- **EXCERPTED DATA**
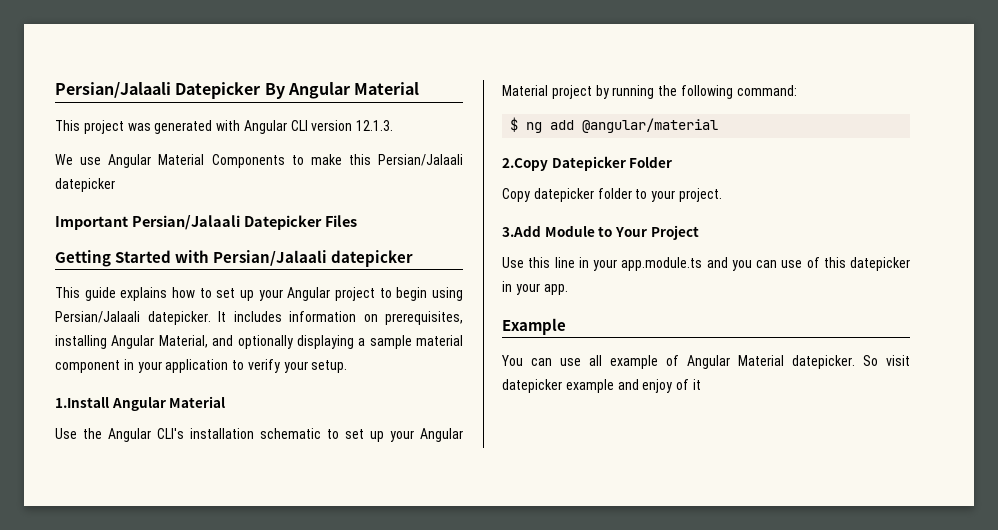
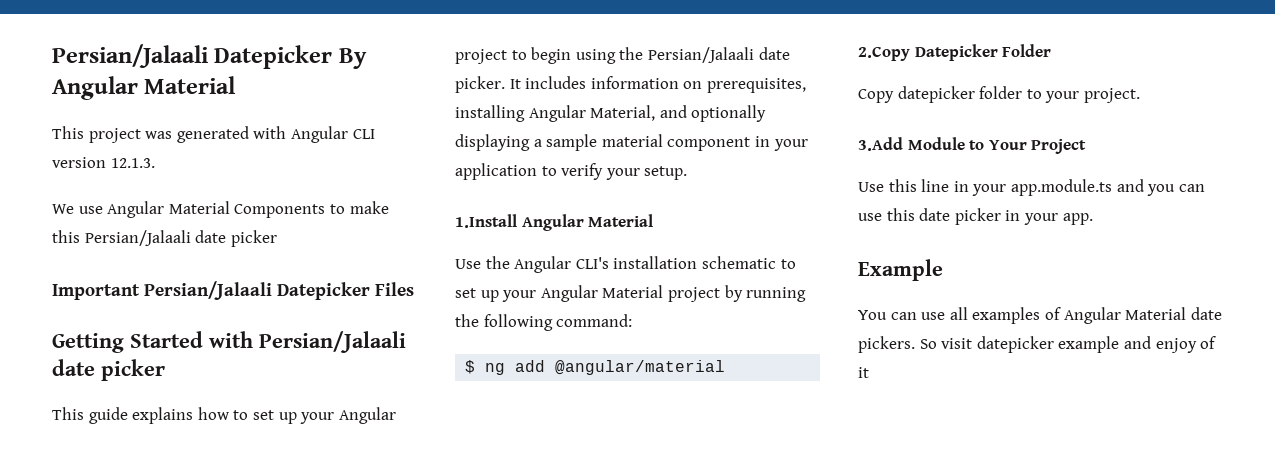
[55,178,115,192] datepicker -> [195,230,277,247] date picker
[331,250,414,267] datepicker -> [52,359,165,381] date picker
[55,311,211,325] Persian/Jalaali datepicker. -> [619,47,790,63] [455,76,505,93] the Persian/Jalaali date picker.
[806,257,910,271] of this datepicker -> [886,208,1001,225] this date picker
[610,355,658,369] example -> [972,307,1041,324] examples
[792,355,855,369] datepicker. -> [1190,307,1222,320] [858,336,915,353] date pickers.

- **PROBLEM**
An exact copy of all the entries is required, and it must contain no pictures.

- **EXERCISE SOLUTION**
[55,178,115,192] datepicker -> [195,230,277,247] date picker
[331,250,414,267] datepicker -> [52,359,165,381] date picker
[55,311,211,325] Persian/Jalaali datepicker. -> [619,47,790,63] [455,76,505,93] the Persian/Jalaali date picker.
[806,257,910,271] of this datepicker -> [886,208,1001,225] this date picker
[610,355,658,369] example -> [972,307,1041,324] examples
[792,355,855,369] datepicker. -> [1190,307,1222,320] [858,336,915,353] date pickers.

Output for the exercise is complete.